Cosa prevede il decreto
Il provvedimento definisce i pilastri operativi per accedere ai fondi, puntando ad accelerare la messa in sicurezza degli edifici e a ridurne la vulnerabilità strutturale. In particolare, il testo disciplina:
- Modalità di accesso ai contributi per interventi di miglioramento e adeguamento sismico.
- Criteri di riparto delle risorse tra gli aventi diritto.
- Requisiti tecnici degli interventi ammissibili.
- Procedure amministrative per la presentazione delle domande e la rendicontazione delle spese.
Chi è coinvolto
Il decreto chiama in causa diversi attori della filiera immobiliare e tecnica:
- Condomìni e proprietari di immobili residenziali privati.
- Amministratori di condominio, responsabili del coordinamento di pratiche, delibere e documentazione.
- Tecnici abilitati (ingegneri, architetti, geometri) per le verifiche e le asseverazioni obbligatorie.
- Imprese specializzate in lavori strutturali e consolidamento.
Impatto operativo per i condomìni
Per i condomìni, l’entrata in vigore di queste norme impone un cambio di passo nella gestione dell’edificio. Una pianificazione anticipata diventa decisiva per non perdere l’accesso ai contributi. Gli aspetti principali riguardano:
- Valutazioni strutturali preventive: Necessità di analisi tecniche approfondite prima dell’avvio.
- Delibere assembleari: Devono essere mirate, tempestive e tecnicamente corrette.
- Integrazione fiscale: Massima attenzione al coordinamento con le detrazioni già vigenti (Sismabonus e Bonus Casa).
- Gestione scadenze: Rispetto rigoroso dei tempi dettati dai bandi.

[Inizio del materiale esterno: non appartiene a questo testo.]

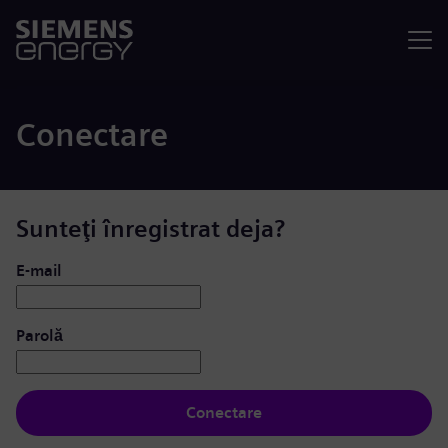
Meniu
Conectare
Sunteţi înregistrat deja?
Conectare: utilizator și parolă
E-mail
Parolă
Conectare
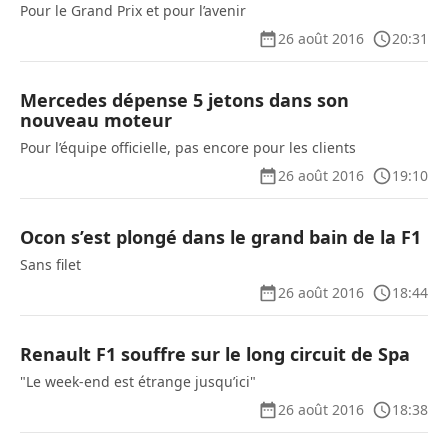
Pour le Grand Prix et pour l’avenir
26 août 2016
20:31
Mercedes dépense 5 jetons dans son
nouveau moteur
Pour l’équipe officielle, pas encore pour les clients
26 août 2016
19:10
Ocon s’est plongé dans le grand bain de la F1
Sans filet
26 août 2016
18:44
Renault F1 souffre sur le long circuit de Spa
"Le week-end est étrange jusqu’ici"
26 août 2016
18:38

Un tassello nella strategia di prevenzione
Il decreto non è un provvedimento isolato, ma si inserisce in una strategia nazionale volta a migliorare la sicurezza e il valore del patrimonio immobiliare italiano. Gli obiettivi a lungo termine sono:
- Ridurre i costi sociali ed economici derivanti dai terremoti.
- Incentivare gli interventi strutturali “in tempo di pace”, prima dell’emergenza.

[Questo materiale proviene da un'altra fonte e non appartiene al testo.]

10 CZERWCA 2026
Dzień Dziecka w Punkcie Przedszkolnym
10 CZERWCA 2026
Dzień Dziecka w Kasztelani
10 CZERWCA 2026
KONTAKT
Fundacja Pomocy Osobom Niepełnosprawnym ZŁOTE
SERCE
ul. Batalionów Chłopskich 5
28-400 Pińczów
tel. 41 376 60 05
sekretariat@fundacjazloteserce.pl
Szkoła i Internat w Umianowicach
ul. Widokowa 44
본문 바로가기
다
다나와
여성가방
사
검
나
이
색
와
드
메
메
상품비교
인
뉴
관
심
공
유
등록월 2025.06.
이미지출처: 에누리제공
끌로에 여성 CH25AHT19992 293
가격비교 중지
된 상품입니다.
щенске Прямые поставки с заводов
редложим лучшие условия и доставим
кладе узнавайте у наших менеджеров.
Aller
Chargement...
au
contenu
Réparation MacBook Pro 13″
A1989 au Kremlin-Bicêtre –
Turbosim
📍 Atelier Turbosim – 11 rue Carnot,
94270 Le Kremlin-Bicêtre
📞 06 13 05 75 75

Cosa fare ora: la checklist per amministratori e condòmini
Per non farsi trovare impreparati, è consigliabile muoversi immediatamente seguendo questi step:
- Verificare la classificazione sismica dell’edificio.
- Affidarsi a un tecnico qualificato per una prima analisi di fattibilità.
- Preparare un percorso deliberativo chiaro da sottoporre all’assemblea.
- Monitorare i bandi e le istruzioni operative collegate al decreto.
In sintesi: Il Decreto 12 novembre 2025 apre nuove opportunità concrete. Chi governa il condominio deve agire con metodo e competenza per trasformare un obbligo di sicurezza in un reale investimento sul futuro.